→ GIVEN INFORMATION
==================================================
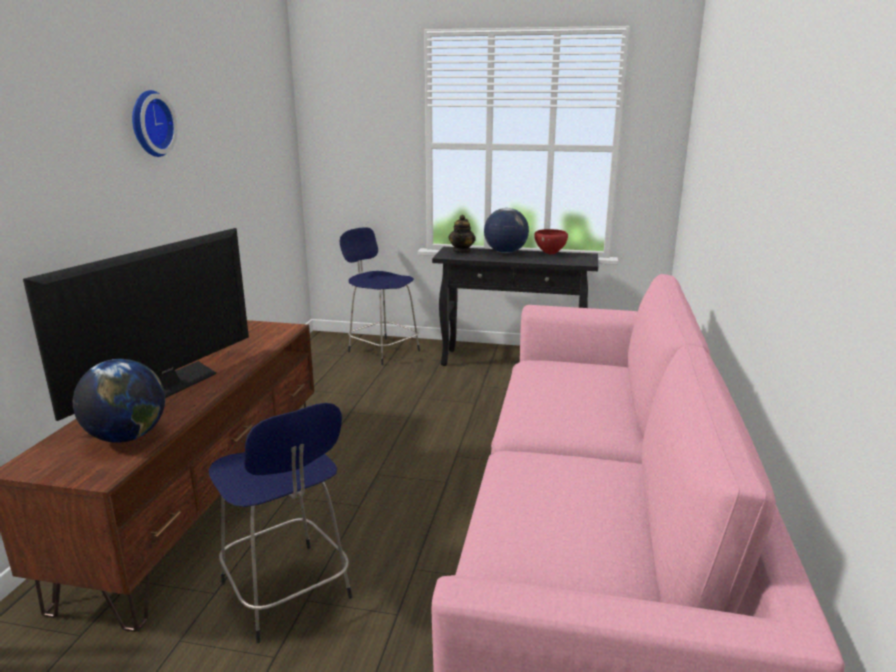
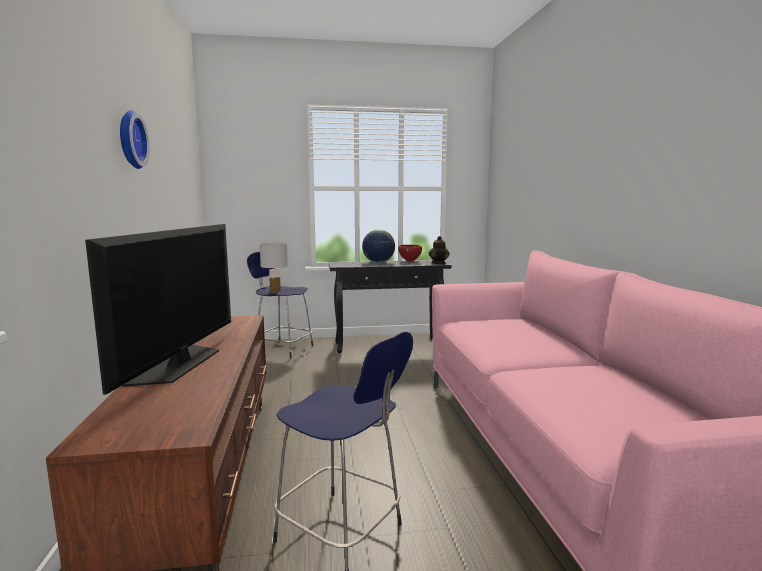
camera: 20 degrees left, 10 degrees down
(127, 437) = (182, 402): globe -> none
(369, 282) = (275, 292): none -> white table lamp
(462, 251) = (346, 263): teapot -> teapot (439, 263)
==================================================
→ YOUR OBJECTIVE
Exact copy, no pictures: reproduce the whole listing above.

→ RESPONSE TO THE EXERCISE
camera: 20 degrees left, 10 degrees down
(127, 437) = (182, 402): globe -> none
(369, 282) = (275, 292): none -> white table lamp
(462, 251) = (346, 263): teapot -> teapot (439, 263)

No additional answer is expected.